Project

General

Profile

Actions

Mod magnet » History » Revision 55

« Previous | Revision 55/119 (diff) | Next »
Anonymous, 2008-10-06 18:04
adding detail to the Overview


TracNav(DocsToc)


#!rst
==============
a power-magnet
==============

------------------
Module: mod_magnet
------------------

.. contents:: Table of Contents

Requirements
============

:Version: lighttpd 1.4.12 or higher
:Packages: lua >= 5.1

Overview
========

mod_magnet is a module to control the request handling in lighty. It allows you to do more complex URL rewrites and caching than you would otherwise be able to do.

.. note::

  While the lua language the mod_magnet uses is very powerful, mod_magnet is not meant to be a general replacement for your regular scripting environment. This is because  mod_magnet is executed in the core of Lighty and EVERY long-running operation is blocking 
  ALL connections in the server. You are warned. For time-consuming or blocking scripts use mod_fastcgi and friends.

For performance reasons mod_magnet caches the compiled script. For each script-run the script itself is checked for 
freshness and recompiled if necessary.

External Resources
==================

* darix is maintaining the cleanurl.lua at http://pixel.global-banlist.de/
* Jippi is maintaining the bundle.lua at http://www.cakephp.nu/faster-page-loads-bundle-your-css-and-javascript-lighttpd-mod_magnet-lua
* http://www.sitepoint.com/blogs/2007/04/10/faster-page-loads-bundle-your-css-and-javascript/
* Google CodeSearch is great for looking Lua examples. http://www.google.com/codesearch start your queries with "lang:lua" 

Installation
============

mod_magnet needs a lighty which is compiled with the lua-support option ( --with-lua). Lua 5.1 or higher are required by
the module. Use "--with-lua=lua5.1" to install on Debian and friends. ::

  server.modules = ( ..., "mod_magnet", ... )

Options
=======

mod_magnet can attract a request in several stages in the request-handling. 

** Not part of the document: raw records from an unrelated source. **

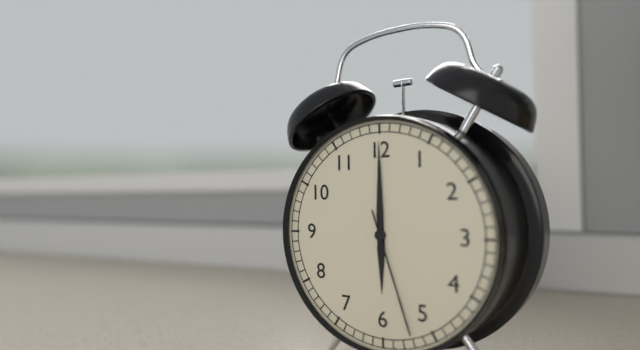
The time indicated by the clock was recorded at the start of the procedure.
6:00:27
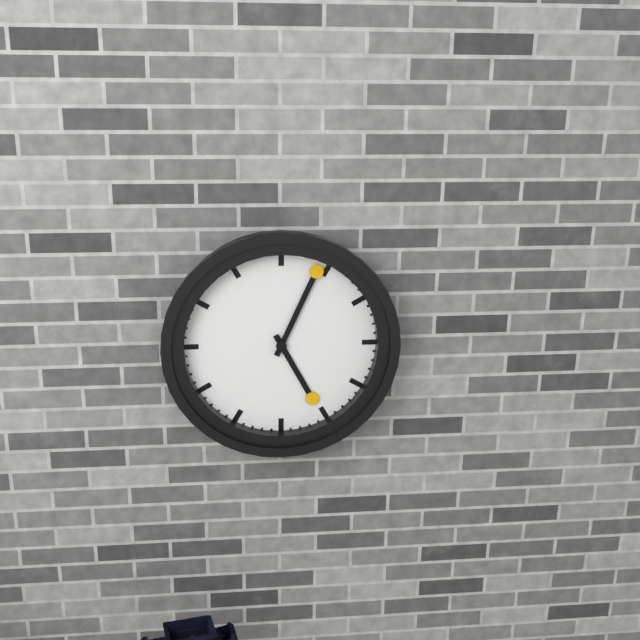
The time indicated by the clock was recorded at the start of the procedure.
5:04
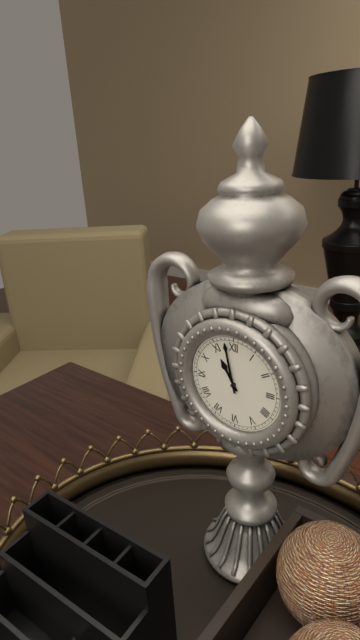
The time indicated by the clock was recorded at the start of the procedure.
10:58
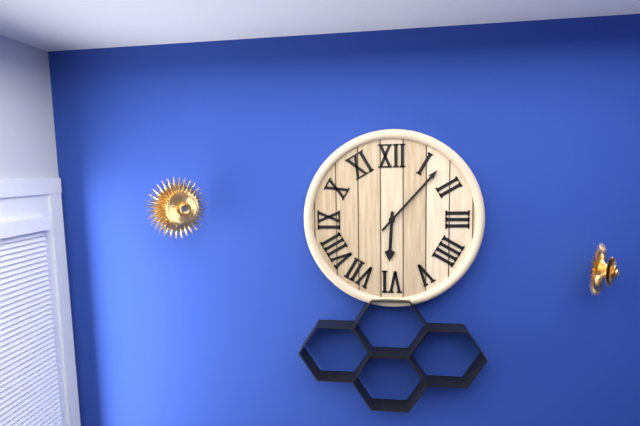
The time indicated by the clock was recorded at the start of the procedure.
6:07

* either at the same level as mod_rewrite, before any parsing of the URL is done
* or at a later stage, when the doc-root is known and the physical-path is already setup

It depends on the purpose of the script which stage you want to intercept. Usually you want to use
the 2nd stage where the physical-path which relates to your request is known. At this level you
can run checks against lighty.env["physical.path"].

::

  magnet.attract-raw-url-to = ( ... )
  magnet.attract-physical-path-to = ( [absolute path to lua script]  )

You can define multiple scripts when separated by a comma. The scripts are executed in the specified 
order. If one of them returns a bad status-code, the following scripts will not be executed.

Tables
======

Most of the interaction between between mod_magnet and lighty is done through tables. Tables in lua are hashes (Perl, Ruby), dictionaries (Java, Python), associative arrays (PHP), ...

* lighty.request[] - certain request headers like Host, Cookie, or User-Agent are available
* lighty.env[]

 * physical.path
 * physical.rel-path
 * physical.doc-root
 * uri.path (the URI without the query-string)
 * uri.path-raw 
 * uri.scheme (http or https)
 * uri.authority (the server-name)
 * uri.query (the URI after the ? )
 * request.method (e.g. GET)
 * request.uri (uri after rewrite)
 * request.orig-uri (before rewrite)
 * request.protocol (e.g. HTTP/1.0)

* lighty.header[] - certain response headers like Location are available
* lighty.status[]
* lighty.content[]

lighty.env[]
------------

Lighttpd has its internal variables which are exported as read/write to the magnet. 

If "http://example.org/search.php?q=lighty" is requested this results in a request like ::

  GET /search.php?q=lighty HTTP/1.1
  Host: example.org

When you are using ``attract-raw-url-to`` you can access the following variables:

* parts of the request-line

 * lighty.env["request.uri"] = "/search.php?q=lighty" 

* HTTP request-headers

 * lighty.request["Host"] = "example.org" 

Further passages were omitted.